I don’t know of a similar Kerry analysis yet. (Though Tom Maguire has items here and here, which TaxProf notes.) But if you look at page 25 of Kerry’s tax returns, you’ll see an $85 deduction for non-money donations to Goodwill. A tax-professor reader notes that this:

raises an interesting parallel to Clinton’s tax returns he released when he first ran for President. Remember how he got excoriated for deducting various clothing items donated to Goodwill, including, most famously, used underwear? . . . Kerry deducted $85 for a Goodwill donation! Enquiring minds want to know: what was it Sen. Kerry? Underwear? Military Medals?

Somebody should ask him.

UPDATE: The InstaWife looked at both links above and wonders why anyone is talking about Bush and Cheney as rich, when Kerry is so much wealthier. (Of course, much of Kerry’s wealth is spousal.) And she notes that Kerry seems to be paying a smaller percentage of his income than Bush in taxes. But she misses the point: Rich Republicans are richer than rich Democrats, even when they don’t have as much money!

ANOTHER UPDATE: Steve Verdon says that many commentators misunderstand the flat tax.

And no, tax-blogging won’t be a regular thing here. I’d rather do cat-blogging. . . .

MORE: Reader Eric Lindholm (VikingPundit) emails:

I’ve tried to raise everybody’s consciousness on this, but I’m not getting any traction. So I’ll bother you.

Here in Massachusetts, the state tax return has an OPTIONAL higher tax rate of 5.85% instead of the normal 5.3% – just in case you want to pay more to the state.

Now, I cannot find Kerry’s STATE tax return. As one of the wealthy few, did he pay the higher rate or did he pay the normal rate? In other words, is he a hypocrite or a panderer?

I don’t know anything about this. Does anyone out there know more?

MORE: Here are the Massachusetts state income tax instructions. The voluntary rate is discussed at the lower left on page 12. As reader Kory Schimke emails: ” Unclear why any sane person would do this, but if one thinks that rich people should pay more tax than they currently are required to, maybe they should do it voluntarily.” There’s more on this story here.

STILL MORE: If Kerry did pay the extra, it’ll be a change from previous years, judging from this report.

MORE STILL: And on the federal front, Kerry initially underpaid: “Sen.
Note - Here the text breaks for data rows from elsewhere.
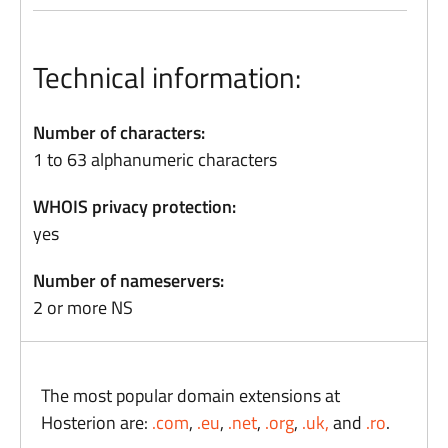
Technical information:
Number of characters:
1 to 63 alphanumeric characters
WHOIS privacy protection:
yes
Number of nameservers:
2 or more NS
The most popular domain extensions at
Hosterion are:
.com
,
.eu
,
.net
,
.org
,
.uk,
and
.ro
.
John F. Kerry had to amend his tax return this week after accountants discovered he owed nearly $12,000 more than he thought. . . Spokesman Michael Meehan said Kerry’s accountants calculated his capital gains tax wrongly at a 20 percent rate instead of the correct 28 percent.”

But what about those voluntary Massachusetts taxes?
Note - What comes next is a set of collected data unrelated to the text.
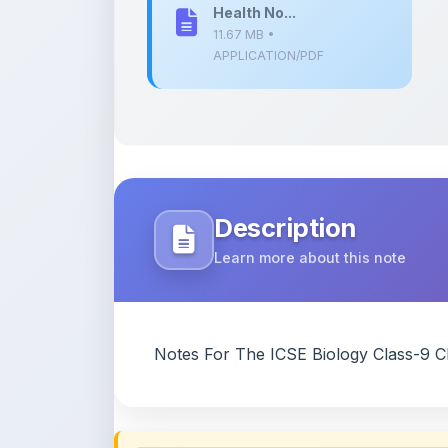
Description
Learn more about this note
Notes For The ICSE Biology Class-9 C
Content Notice
All study notes available on
ShareMyNotes
are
EVEN MORE STILL: A few lefty readers are emailing snarky comments because I’m “blogging about Kerry’s underwear.” Well, not really.

But, in fact, the Clinton underwear episode — which, as a Clinton supporter at the time, I dismissed with similar snarkiness — turned out to be massively revealing. He was donating used underwear, and taking big deductions for it. That combination of narcissism and opportunism turned out to mark Clinton’s presidency.

Likewise, if — as it appears — Kerry is talking about taxes but not taking the optional higher rate, well, that’s revealing too.

FINALLY: Tax professor Paul Caron emails:

In my federal income tax class, we joke that perhaps, in light of subsequent events (the Monica Lewinsky dress), President Clinton may have *undervalued* the used underwear he donated to Goodwill!

Good point!

AN INTERESTING SURVEY of things learned by the Mars rover Opportunity, whose mission has been startlingly successful.